*** Opening of Material provided ***
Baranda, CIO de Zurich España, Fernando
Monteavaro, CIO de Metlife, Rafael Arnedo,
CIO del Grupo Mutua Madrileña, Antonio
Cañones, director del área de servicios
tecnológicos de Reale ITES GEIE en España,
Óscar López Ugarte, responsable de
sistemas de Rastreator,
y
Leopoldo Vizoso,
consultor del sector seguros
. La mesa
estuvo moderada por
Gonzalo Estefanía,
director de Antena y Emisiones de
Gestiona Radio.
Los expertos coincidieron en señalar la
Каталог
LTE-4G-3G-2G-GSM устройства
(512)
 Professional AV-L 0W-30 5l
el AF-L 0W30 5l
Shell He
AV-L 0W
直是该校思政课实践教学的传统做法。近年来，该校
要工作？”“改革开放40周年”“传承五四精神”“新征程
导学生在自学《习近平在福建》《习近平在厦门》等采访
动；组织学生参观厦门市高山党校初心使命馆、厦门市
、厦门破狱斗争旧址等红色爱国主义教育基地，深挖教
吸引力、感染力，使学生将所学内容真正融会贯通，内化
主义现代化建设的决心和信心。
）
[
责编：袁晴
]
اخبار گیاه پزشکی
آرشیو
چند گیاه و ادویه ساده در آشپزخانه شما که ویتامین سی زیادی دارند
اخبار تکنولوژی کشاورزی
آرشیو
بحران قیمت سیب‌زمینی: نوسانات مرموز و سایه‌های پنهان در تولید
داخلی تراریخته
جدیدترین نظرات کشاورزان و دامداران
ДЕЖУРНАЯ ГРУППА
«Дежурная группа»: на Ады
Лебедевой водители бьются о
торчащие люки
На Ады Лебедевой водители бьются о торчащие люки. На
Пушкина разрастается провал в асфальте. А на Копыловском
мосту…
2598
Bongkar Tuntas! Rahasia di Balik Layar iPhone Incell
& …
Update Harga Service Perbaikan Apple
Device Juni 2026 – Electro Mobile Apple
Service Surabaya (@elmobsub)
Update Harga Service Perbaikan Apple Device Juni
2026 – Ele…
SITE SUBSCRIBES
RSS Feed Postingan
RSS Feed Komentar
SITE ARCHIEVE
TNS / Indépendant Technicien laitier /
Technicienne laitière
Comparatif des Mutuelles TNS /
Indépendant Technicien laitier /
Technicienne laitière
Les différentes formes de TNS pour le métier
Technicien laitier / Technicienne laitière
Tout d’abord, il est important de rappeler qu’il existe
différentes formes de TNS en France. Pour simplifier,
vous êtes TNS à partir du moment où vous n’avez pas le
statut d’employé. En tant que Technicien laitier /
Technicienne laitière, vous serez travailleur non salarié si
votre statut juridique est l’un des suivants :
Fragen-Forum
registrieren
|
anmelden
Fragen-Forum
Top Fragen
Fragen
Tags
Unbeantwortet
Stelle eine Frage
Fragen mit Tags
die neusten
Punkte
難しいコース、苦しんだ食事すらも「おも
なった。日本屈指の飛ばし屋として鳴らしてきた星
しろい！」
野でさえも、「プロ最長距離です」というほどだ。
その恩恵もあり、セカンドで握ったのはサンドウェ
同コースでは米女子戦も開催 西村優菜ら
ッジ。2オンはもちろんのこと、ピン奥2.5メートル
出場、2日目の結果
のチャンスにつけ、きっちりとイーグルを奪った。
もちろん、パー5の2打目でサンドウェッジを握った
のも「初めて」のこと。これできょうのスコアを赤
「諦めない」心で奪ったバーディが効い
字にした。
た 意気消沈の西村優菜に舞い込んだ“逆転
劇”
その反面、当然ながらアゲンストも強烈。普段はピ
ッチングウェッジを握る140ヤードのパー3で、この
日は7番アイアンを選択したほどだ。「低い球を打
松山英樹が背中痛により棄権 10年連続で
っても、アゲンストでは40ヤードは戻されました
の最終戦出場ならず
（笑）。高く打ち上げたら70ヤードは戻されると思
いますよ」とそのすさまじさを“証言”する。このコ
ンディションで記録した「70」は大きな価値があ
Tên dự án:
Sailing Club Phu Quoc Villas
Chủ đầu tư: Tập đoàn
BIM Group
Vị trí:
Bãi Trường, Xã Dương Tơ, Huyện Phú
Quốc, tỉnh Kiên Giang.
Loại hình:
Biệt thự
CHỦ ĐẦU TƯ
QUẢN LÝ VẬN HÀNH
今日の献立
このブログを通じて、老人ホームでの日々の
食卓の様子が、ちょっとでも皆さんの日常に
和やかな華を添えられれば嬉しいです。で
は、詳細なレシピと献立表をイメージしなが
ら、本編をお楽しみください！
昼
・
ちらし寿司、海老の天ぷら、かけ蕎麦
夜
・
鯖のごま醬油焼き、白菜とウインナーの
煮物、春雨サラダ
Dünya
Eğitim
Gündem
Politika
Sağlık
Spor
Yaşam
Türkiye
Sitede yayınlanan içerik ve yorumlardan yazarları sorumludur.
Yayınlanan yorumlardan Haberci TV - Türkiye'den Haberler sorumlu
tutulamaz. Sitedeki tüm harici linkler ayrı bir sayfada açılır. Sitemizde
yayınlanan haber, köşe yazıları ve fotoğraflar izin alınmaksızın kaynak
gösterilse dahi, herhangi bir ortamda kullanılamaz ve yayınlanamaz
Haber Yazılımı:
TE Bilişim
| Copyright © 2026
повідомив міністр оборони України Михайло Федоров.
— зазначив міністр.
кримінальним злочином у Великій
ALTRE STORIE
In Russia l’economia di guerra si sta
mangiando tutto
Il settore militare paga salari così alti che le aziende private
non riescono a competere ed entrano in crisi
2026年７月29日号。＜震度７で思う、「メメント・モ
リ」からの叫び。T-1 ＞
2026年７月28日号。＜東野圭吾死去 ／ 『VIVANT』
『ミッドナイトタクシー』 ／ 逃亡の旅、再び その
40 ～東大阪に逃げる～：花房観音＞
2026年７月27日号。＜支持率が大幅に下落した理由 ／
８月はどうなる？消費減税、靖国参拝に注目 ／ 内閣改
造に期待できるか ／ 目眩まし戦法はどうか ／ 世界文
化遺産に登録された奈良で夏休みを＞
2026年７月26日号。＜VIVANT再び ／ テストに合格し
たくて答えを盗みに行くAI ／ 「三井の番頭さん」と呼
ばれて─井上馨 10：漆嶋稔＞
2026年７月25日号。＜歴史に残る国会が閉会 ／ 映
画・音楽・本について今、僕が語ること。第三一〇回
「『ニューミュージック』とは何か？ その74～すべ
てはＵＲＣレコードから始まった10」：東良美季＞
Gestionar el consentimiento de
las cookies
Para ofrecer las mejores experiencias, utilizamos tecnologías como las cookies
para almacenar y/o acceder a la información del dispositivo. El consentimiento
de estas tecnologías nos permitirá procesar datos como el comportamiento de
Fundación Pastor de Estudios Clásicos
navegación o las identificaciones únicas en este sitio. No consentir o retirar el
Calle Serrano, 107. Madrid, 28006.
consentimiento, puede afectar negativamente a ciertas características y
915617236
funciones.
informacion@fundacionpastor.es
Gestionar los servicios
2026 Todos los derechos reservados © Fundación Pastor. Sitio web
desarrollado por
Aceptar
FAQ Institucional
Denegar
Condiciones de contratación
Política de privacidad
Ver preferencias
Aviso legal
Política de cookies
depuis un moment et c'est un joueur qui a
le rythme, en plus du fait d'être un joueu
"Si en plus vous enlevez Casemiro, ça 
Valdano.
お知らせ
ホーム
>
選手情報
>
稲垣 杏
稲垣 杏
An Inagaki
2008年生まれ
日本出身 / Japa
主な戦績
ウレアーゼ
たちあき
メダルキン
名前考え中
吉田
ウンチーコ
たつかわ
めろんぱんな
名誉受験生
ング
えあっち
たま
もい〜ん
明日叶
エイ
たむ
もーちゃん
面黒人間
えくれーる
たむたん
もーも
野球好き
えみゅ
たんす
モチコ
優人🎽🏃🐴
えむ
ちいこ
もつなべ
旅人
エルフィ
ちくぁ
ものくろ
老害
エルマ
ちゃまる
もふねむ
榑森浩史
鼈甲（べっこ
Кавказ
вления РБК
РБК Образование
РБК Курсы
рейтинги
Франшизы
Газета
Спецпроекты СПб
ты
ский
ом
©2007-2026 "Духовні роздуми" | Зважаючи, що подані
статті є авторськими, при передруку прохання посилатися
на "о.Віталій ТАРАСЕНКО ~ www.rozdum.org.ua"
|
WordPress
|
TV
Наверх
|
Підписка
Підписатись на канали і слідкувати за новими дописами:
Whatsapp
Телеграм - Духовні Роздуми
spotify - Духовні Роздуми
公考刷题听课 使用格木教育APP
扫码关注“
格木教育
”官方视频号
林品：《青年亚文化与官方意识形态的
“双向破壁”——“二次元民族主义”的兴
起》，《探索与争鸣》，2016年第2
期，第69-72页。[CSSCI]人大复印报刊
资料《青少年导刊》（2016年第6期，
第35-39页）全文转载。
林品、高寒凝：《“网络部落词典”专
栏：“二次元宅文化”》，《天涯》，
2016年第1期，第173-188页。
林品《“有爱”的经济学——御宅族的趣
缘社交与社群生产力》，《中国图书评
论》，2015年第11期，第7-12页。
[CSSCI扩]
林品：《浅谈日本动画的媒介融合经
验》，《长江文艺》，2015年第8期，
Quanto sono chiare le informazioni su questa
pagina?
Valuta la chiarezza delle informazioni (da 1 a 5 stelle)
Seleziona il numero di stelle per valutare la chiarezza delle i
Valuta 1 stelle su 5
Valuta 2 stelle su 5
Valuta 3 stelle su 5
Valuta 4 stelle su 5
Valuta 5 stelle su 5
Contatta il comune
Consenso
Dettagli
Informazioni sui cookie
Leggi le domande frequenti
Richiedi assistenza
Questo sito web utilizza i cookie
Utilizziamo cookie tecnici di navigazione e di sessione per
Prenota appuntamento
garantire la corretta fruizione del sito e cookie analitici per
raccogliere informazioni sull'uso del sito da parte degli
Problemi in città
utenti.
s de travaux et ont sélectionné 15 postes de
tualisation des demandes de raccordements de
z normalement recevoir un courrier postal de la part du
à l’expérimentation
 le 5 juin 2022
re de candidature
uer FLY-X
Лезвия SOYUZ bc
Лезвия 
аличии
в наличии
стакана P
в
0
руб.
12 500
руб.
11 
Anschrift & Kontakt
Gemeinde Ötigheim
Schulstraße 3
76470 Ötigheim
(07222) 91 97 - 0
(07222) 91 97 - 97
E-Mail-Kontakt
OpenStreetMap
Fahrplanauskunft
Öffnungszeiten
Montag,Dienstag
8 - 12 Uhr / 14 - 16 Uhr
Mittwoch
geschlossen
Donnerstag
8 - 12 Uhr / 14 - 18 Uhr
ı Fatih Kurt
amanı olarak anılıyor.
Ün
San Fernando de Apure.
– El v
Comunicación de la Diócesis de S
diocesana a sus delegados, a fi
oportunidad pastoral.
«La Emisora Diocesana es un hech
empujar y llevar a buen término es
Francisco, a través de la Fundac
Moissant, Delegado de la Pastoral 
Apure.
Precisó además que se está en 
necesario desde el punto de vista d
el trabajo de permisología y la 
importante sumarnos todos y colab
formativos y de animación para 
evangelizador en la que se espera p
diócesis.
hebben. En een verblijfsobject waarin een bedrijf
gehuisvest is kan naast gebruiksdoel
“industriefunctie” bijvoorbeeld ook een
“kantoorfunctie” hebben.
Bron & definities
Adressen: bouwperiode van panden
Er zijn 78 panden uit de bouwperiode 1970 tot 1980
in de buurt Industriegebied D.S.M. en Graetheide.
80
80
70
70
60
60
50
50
*** Close of Material provided ***
Problem statement: Within the data above, find the lines that contain the word "Technicienne" and copy each of them.

Task solution:
Technicienne laitière
Technicienne laitière
Technicien laitier / Technicienne laitière
Technicienne laitière, vous serez travailleur non salarié si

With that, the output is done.